• _EXERCISE DIRECTIONS_: Could you output each record below exactly as it stands and leave the pictures out?

-- Opening Marker --

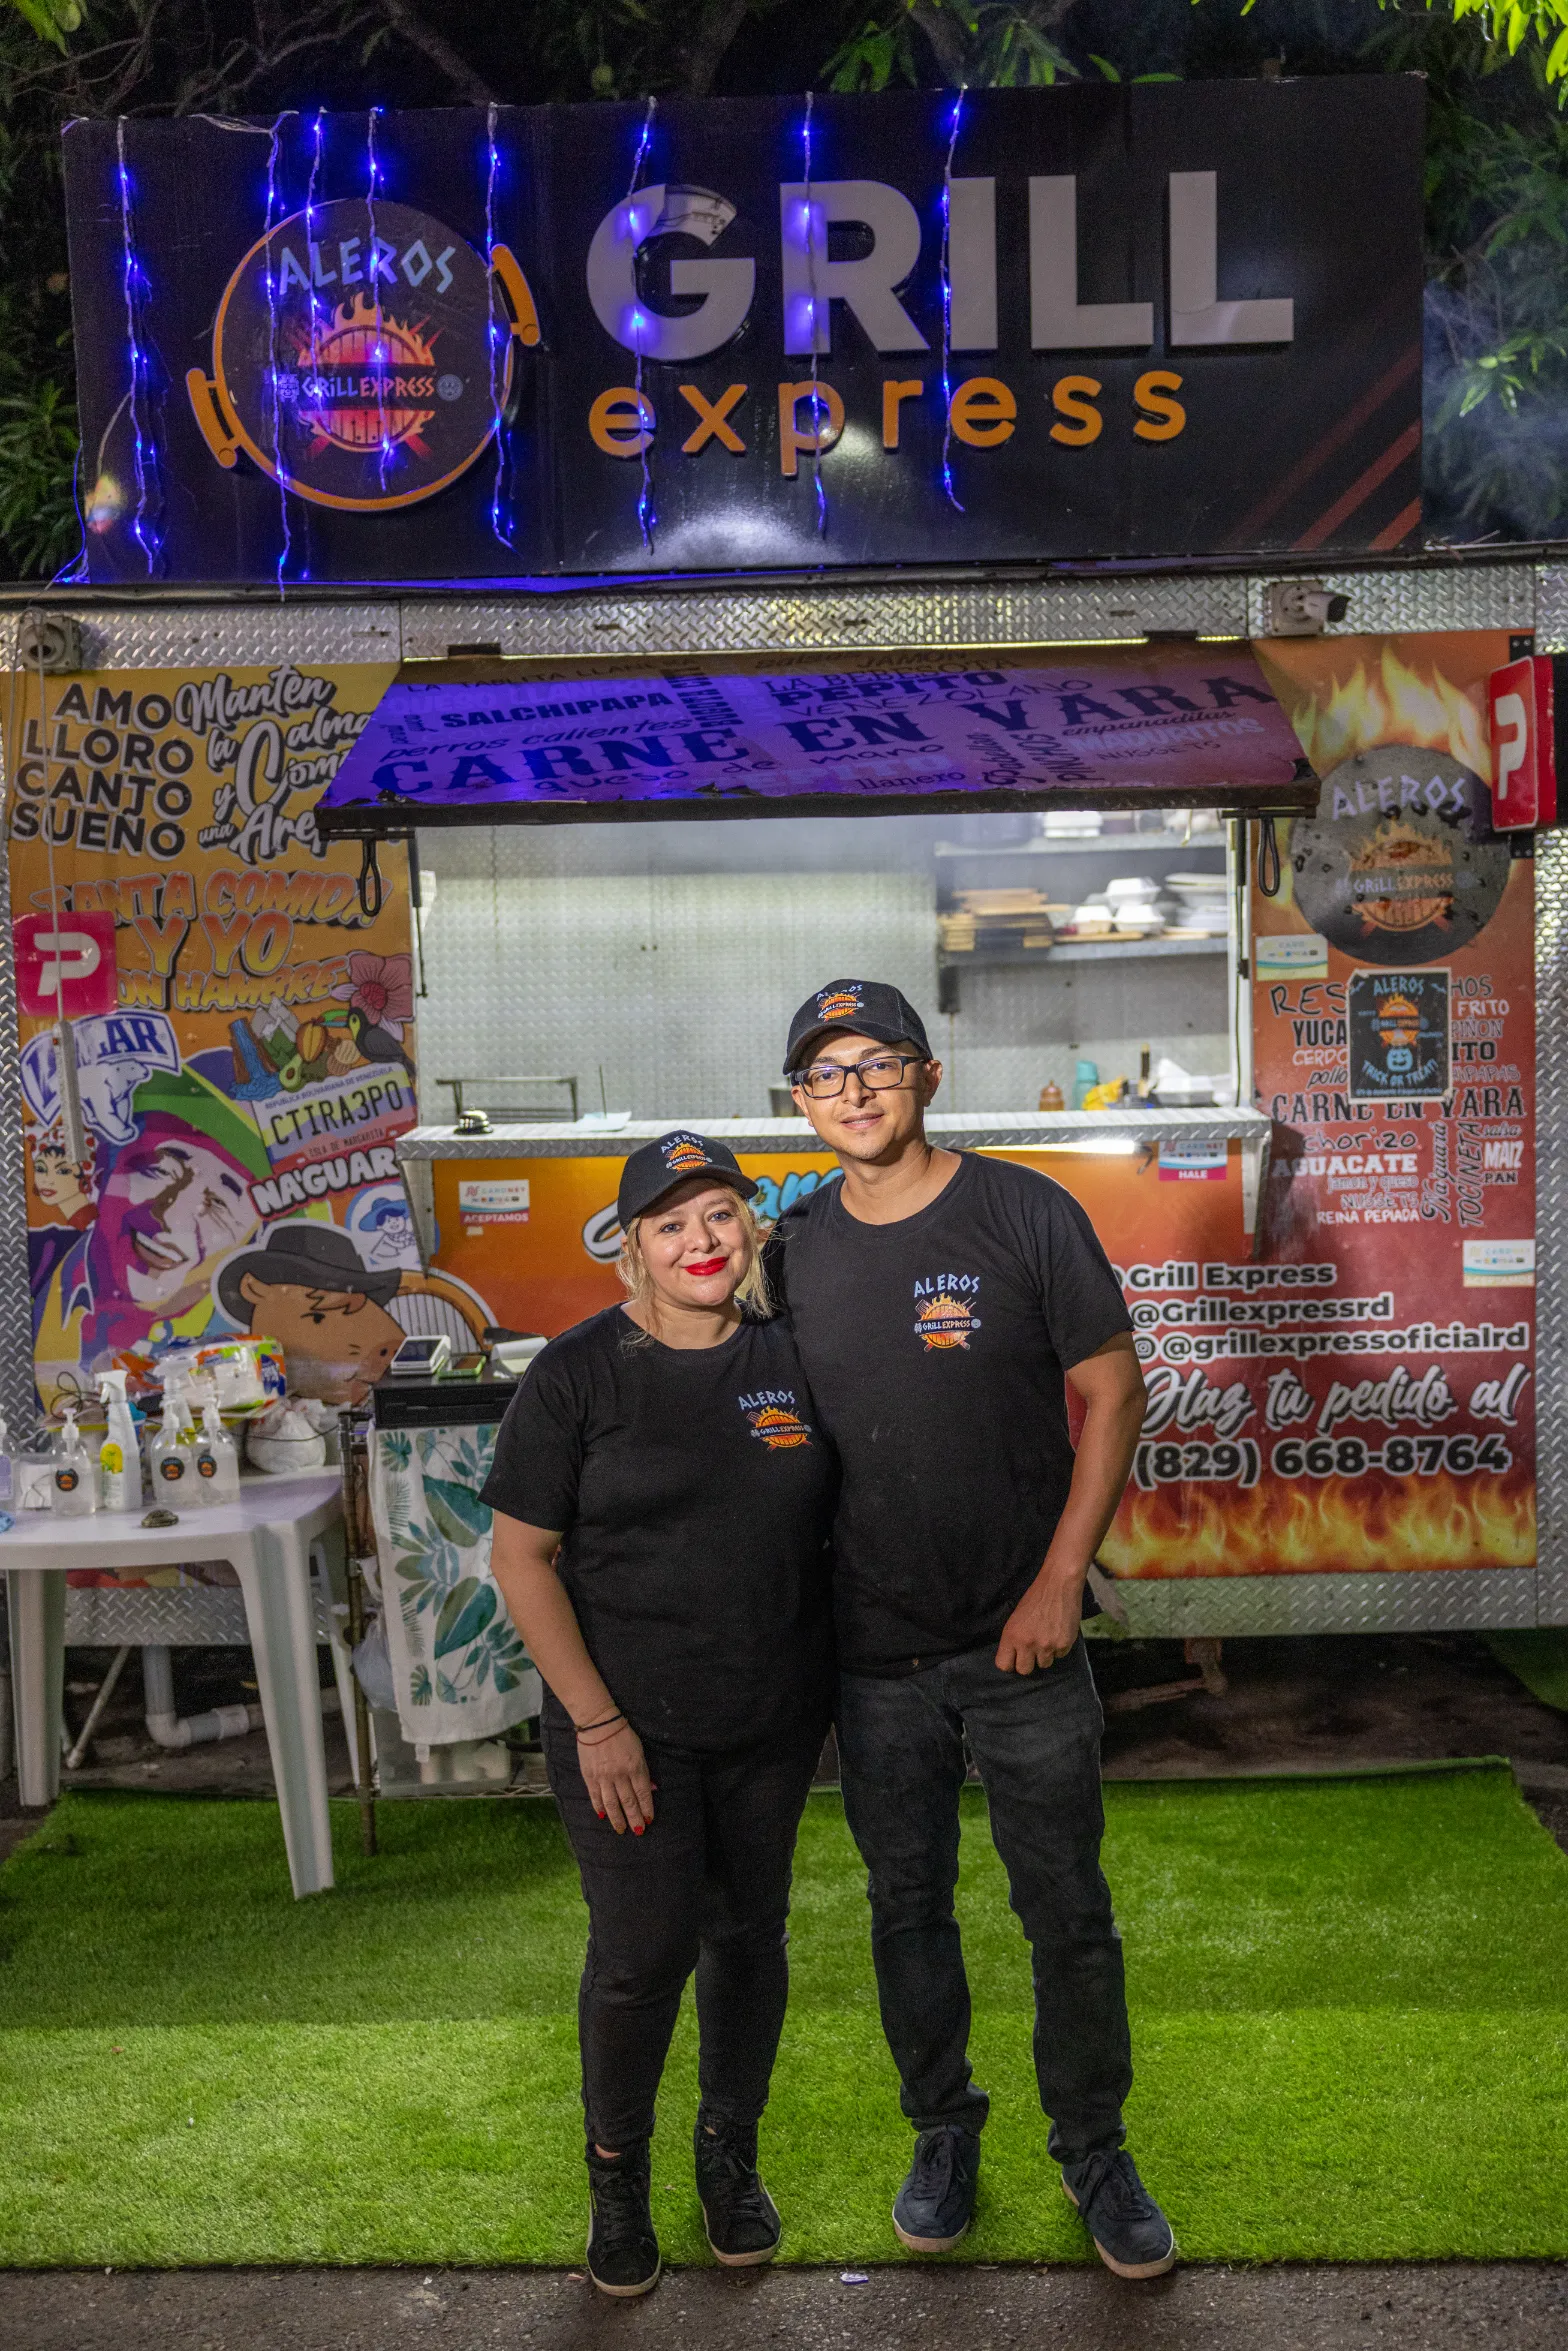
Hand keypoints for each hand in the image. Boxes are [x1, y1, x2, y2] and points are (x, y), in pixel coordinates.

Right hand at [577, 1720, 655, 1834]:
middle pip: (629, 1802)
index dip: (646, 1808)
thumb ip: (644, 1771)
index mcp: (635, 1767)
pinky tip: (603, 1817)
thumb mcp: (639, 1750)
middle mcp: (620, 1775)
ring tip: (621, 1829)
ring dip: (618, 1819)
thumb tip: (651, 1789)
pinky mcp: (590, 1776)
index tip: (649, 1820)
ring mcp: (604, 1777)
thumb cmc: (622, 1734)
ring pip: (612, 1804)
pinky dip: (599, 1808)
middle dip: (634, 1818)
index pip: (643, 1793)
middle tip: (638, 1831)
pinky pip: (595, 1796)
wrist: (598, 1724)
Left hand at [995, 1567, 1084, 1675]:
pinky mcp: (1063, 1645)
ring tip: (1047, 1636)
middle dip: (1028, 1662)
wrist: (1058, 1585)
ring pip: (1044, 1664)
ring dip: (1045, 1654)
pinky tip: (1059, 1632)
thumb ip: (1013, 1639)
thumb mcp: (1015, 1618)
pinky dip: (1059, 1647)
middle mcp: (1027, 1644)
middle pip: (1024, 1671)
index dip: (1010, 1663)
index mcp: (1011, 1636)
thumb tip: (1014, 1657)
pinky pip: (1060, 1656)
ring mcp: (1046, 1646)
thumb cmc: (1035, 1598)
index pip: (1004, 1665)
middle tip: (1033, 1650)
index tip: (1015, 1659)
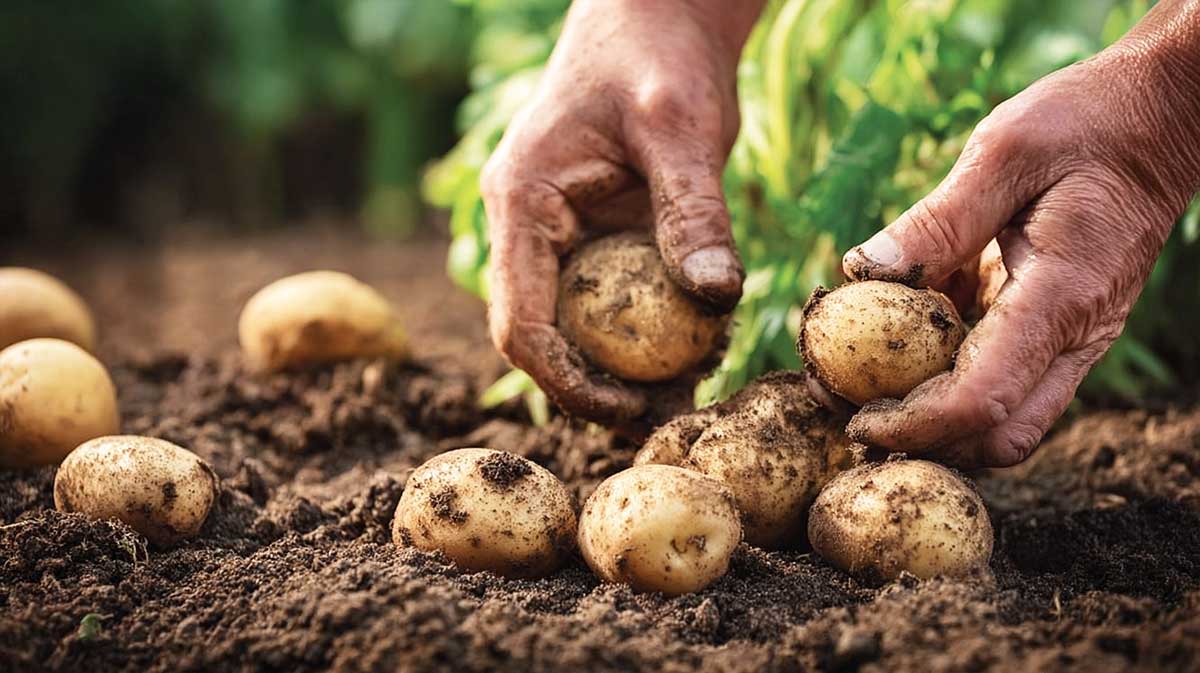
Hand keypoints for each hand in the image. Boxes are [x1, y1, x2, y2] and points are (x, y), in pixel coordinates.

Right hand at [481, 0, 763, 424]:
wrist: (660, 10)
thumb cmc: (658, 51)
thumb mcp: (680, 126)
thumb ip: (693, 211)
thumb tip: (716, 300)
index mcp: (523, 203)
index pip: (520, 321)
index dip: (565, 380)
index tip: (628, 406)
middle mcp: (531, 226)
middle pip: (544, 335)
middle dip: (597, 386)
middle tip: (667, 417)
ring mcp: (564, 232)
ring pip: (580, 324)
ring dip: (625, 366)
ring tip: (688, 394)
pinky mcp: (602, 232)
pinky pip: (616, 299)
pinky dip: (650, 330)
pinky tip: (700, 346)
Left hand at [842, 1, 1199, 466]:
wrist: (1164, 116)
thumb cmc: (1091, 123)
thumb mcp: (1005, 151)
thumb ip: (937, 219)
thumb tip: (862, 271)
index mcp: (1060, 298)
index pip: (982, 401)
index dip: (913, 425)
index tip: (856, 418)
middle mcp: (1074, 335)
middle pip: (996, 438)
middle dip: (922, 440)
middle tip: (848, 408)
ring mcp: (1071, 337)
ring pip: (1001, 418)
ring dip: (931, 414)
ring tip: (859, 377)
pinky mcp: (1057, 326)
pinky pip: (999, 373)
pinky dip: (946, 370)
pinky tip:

-- Closing Marker --

• _SOLUTION FOR THIS EXERCISE_:
Hand keypoints for each hand in the image. Boxes are [x1, y1, x2, y2] and points are (x, y), in pixel coordinates.

Right hand at [577, 1720, 655, 1834]:
middle pip: (629, 1802)
index dip: (646, 1808)
thumb ip: (644, 1771)
index mcp: (635, 1767)
pinky tip: (603, 1817)
thumb mcp: (639, 1750)
middle mcp: (620, 1775)
ring tip: (621, 1829)
ring dip: (618, 1819)
thumb tip: (651, 1789)
pinky mcp: (590, 1776)
index tip: (649, 1820)
ring mcp: (604, 1777)
thumb cmc: (622, 1734)
ring pip: (612, 1804)
pinky dip: (599, 1808)
middle dip: (634, 1818)
index pip: (643, 1793)
middle tip: (638, 1831)
pinky pip: (595, 1796)
wrist: (598, 1724)
Left hand at [995, 1567, 1084, 1675]:
pinky mcp: (1063, 1645)
ring tip: (1047, 1636)
middle dip: (1028, 1662)
wrist: (1058, 1585)
ring pip: (1044, 1664)
ring dip: (1045, 1654)
pinky tip: (1059, 1632)
thumb ip: (1013, 1639)
thumb mcp: (1015, 1618)
pinky dip: (1059, 1647)
middle mcp: (1027, 1644)
middle pip: (1024, 1671)
index dip: (1010, 1663)
index mcp: (1011, 1636)
thumb tip: (1014, 1657)
pinky pip: (1060, 1656)
ring mcp: (1046, 1646)
thumb cmc: (1035, 1598)
index pip: (1004, 1665)
middle tip: (1033, 1650)
index tip: (1015, 1659)
Hand keypoints for each hand in the image. Boxes are [x1, y1, x2, y2] and points are (x, y), in pixel coordinates.

Right hand at [481, 0, 763, 424]:
wrist: (660, 10)
thumb cmc: (658, 51)
thumb mcp: (680, 126)
thumb ip: (693, 211)
thumb tip: (716, 300)
index mcp: (523, 203)
index pip: (520, 321)
index dip: (565, 380)
index tip: (628, 406)
middle mcp: (531, 226)
middle pip: (544, 335)
middle dip: (597, 386)
middle tip: (667, 417)
ring mcp: (564, 232)
ring pip: (580, 324)
ring dip: (625, 366)
ring tip: (688, 394)
pinky mcp: (602, 232)
pinky pip: (616, 299)
pinky dip: (650, 330)
pinky tip: (700, 346)
Left hand at [842, 1, 1199, 466]:
wrist: (1164, 116)
thumb cmc: (1091, 123)
thumb mcp: (1005, 151)
thumb ip: (937, 219)
thumb tip: (862, 271)
index mcp: (1060, 298)
index pip: (982, 401)
index dip: (913, 425)
index tip: (856, 418)
middle mcp: (1074, 335)
middle pip: (996, 438)
middle dip: (922, 440)
middle tip: (848, 408)
ring mcp: (1071, 337)
ring pip: (1001, 418)
ring dip: (931, 414)
ring tip: (859, 377)
pinky mcp: (1057, 326)
pinky pip: (999, 373)
pinky dip: (946, 370)
pinky tip:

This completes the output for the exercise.